**Entries supplied**
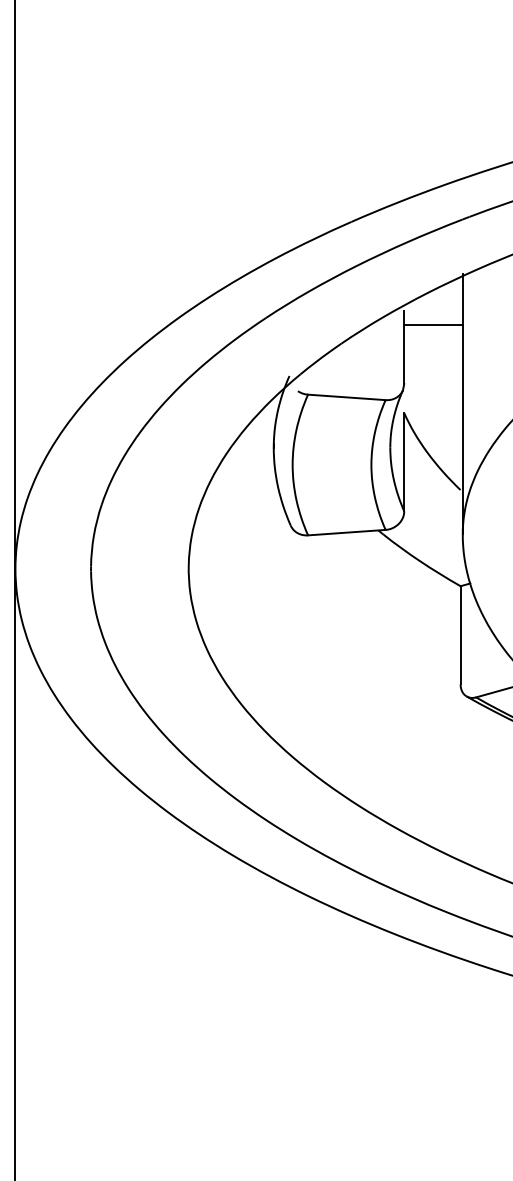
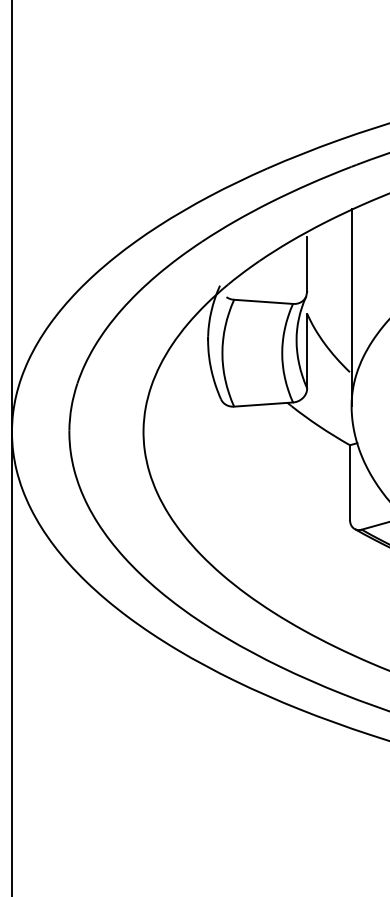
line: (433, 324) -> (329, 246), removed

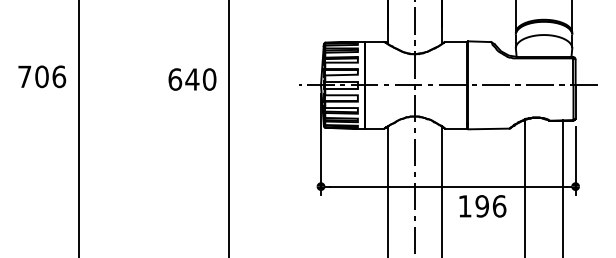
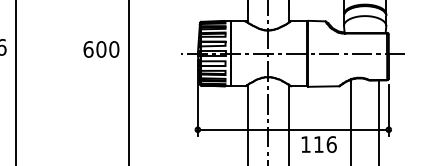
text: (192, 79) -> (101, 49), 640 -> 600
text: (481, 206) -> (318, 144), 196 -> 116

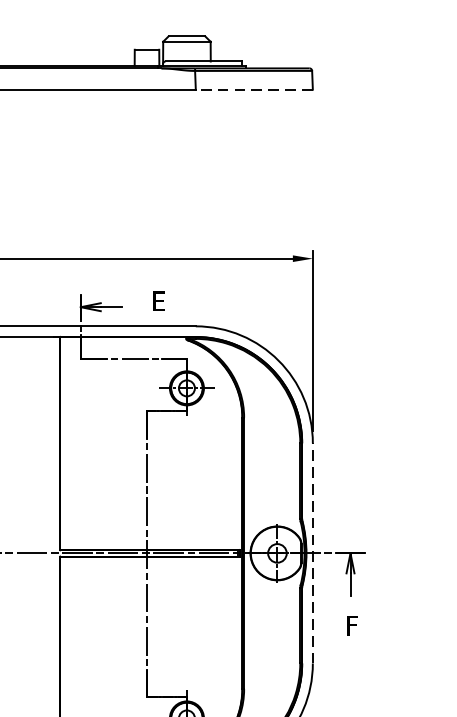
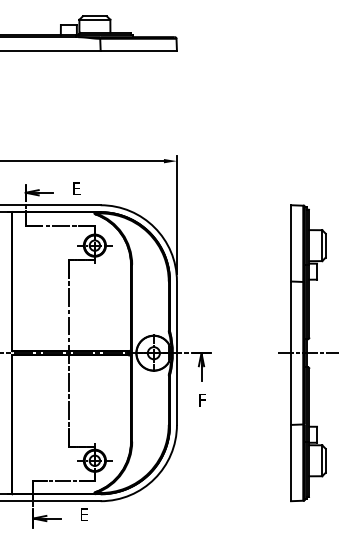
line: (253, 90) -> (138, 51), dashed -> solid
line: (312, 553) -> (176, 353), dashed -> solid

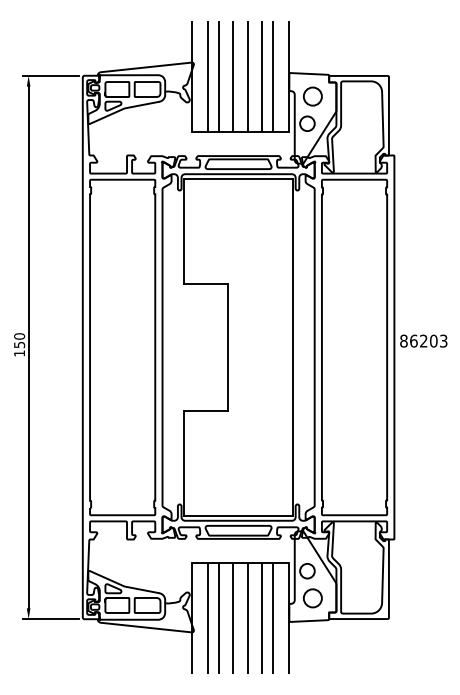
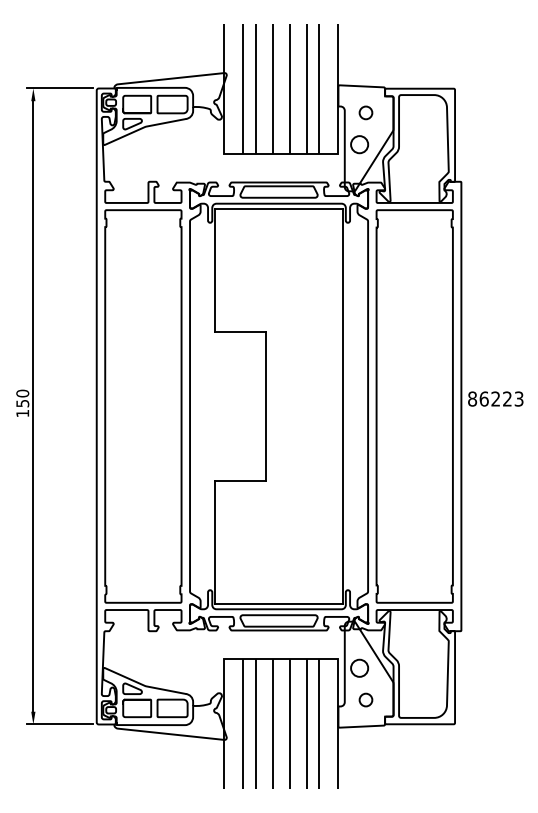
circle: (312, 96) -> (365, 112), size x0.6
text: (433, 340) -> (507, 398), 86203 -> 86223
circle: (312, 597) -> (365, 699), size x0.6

**Work instructions**
Would you set down the records exactly, with no pictures included?

**Answer section**
line: (433, 324) -> (329, 246), removed

text: (192, 79) -> (101, 49), 640 -> 600
text: (481, 206) -> (318, 144), 196 -> 116

line: (253, 90) -> (138, 51), dashed -> solid
line: (312, 553) -> (176, 353), dashed -> solid

circle: (312, 96) -> (365, 112), size x0.6
text: (433, 340) -> (507, 398), 86203 -> 86223
circle: (312, 597) -> (365, 699), size x0.6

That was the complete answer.